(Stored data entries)

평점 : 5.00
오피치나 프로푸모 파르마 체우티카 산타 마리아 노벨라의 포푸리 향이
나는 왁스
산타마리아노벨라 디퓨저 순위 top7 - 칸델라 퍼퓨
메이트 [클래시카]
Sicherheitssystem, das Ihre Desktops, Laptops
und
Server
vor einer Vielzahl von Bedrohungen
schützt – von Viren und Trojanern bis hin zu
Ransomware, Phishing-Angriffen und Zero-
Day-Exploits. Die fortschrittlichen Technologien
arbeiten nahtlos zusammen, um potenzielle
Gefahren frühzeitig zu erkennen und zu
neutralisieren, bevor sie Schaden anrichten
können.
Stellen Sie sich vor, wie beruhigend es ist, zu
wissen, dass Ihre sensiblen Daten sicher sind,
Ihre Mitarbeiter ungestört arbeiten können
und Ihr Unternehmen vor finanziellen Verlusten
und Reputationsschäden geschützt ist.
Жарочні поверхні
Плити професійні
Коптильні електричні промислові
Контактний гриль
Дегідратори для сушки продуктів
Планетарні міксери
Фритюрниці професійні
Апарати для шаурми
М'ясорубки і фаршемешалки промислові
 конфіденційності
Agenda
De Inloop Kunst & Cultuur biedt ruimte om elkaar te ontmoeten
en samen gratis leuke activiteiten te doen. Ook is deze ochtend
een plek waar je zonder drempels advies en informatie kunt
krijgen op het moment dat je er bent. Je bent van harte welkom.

--

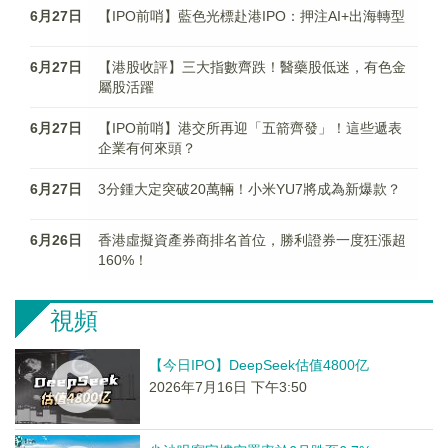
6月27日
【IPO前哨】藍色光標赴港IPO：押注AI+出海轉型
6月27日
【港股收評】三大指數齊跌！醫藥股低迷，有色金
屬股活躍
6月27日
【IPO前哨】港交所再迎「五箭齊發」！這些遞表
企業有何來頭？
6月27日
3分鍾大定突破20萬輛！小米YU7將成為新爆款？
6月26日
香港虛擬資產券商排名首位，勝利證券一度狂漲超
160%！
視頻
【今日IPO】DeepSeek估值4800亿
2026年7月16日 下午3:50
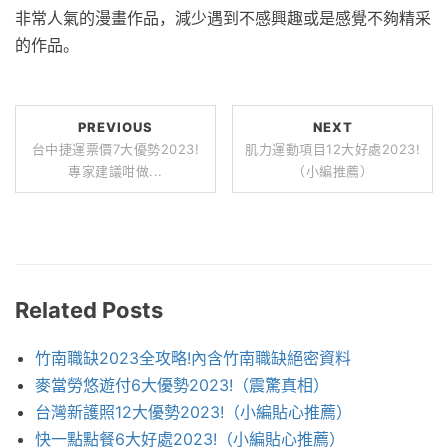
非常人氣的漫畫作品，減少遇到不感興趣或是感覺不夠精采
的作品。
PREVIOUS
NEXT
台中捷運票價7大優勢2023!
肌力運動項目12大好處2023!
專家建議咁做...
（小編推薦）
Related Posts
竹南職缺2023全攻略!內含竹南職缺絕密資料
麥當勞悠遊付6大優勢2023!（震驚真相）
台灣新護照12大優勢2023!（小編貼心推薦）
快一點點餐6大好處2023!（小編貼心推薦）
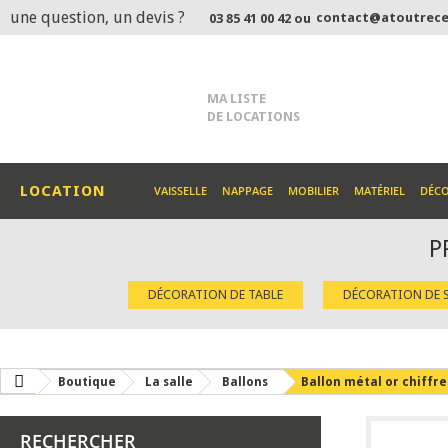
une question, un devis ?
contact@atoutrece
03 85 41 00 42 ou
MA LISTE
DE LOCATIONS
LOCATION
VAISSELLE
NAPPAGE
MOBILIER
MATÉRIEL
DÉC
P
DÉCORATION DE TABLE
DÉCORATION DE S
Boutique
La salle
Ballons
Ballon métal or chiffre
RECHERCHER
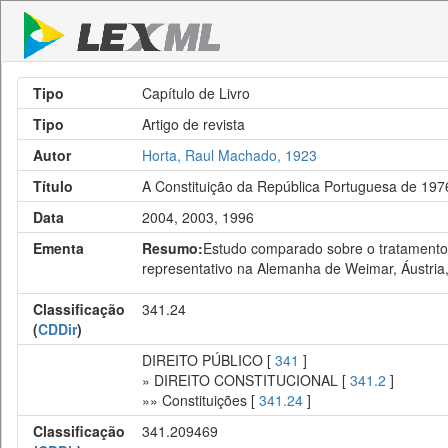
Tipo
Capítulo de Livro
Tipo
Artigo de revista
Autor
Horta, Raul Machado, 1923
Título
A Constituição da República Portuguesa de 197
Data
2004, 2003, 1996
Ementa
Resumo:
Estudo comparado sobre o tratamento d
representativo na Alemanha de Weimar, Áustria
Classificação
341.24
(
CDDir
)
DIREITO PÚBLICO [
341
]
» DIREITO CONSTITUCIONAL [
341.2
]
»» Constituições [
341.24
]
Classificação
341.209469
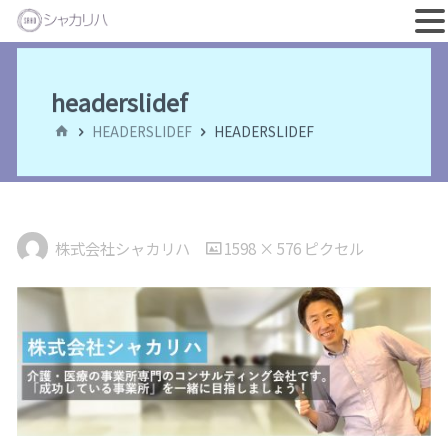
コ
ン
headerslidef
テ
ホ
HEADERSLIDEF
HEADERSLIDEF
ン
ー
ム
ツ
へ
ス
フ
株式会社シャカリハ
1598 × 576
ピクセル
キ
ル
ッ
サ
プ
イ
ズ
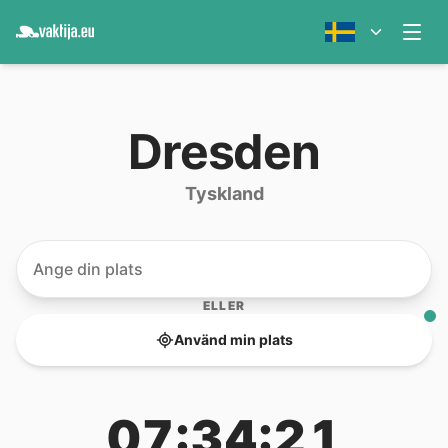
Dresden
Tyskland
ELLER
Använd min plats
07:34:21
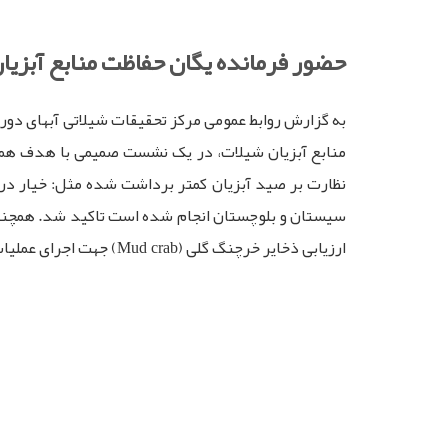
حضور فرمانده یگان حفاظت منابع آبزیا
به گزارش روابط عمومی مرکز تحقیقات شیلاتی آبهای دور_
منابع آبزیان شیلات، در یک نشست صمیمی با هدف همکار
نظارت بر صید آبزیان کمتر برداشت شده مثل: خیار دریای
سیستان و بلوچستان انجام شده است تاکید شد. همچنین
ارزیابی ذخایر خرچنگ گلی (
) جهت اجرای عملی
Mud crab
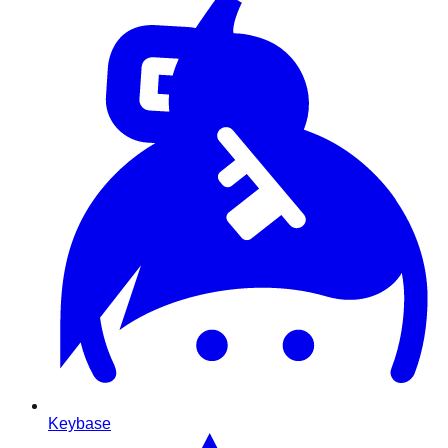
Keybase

* * *

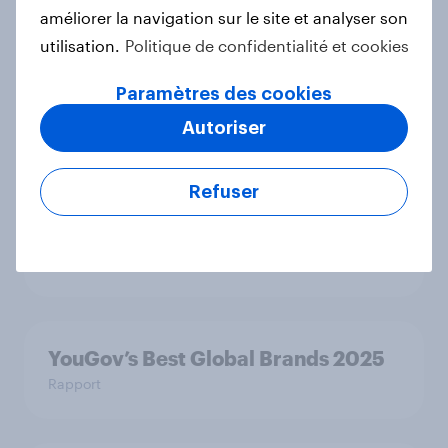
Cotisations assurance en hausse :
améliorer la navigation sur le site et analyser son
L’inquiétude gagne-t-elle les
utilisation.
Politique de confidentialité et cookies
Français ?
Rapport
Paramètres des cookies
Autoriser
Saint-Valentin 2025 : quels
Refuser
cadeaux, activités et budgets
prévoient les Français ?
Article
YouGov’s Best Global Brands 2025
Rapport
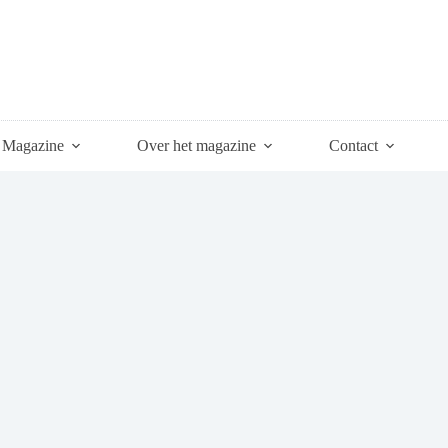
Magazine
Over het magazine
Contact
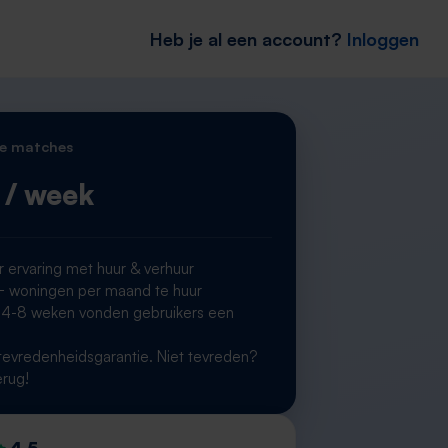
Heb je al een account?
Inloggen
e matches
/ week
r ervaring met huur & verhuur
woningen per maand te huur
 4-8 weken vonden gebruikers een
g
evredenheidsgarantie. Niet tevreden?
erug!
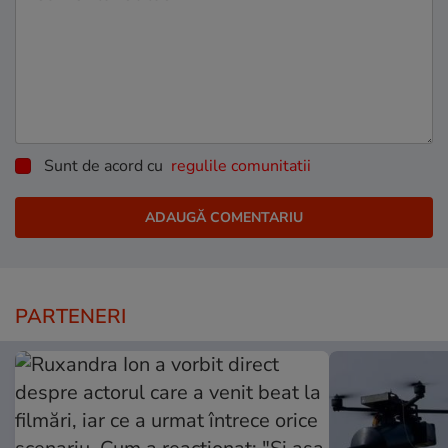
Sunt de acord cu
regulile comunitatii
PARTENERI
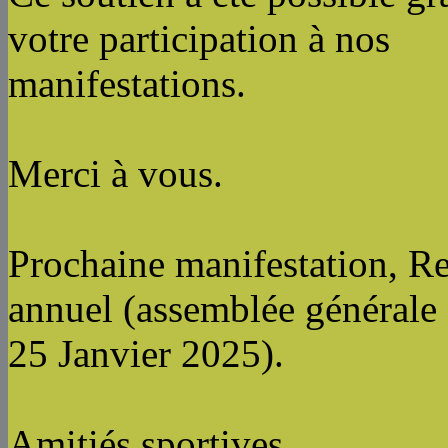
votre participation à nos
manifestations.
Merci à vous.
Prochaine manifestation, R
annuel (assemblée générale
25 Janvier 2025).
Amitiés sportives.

*TASK BRIEF*.
Using the data above, copy each line that contains "IPO前哨".

*ANSWER BELOW*.
【IPO前哨】藍色光標赴港IPO：押注AI+出海轉型
【IPO前哨】港交所再迎「五箭齊發」！這些遞表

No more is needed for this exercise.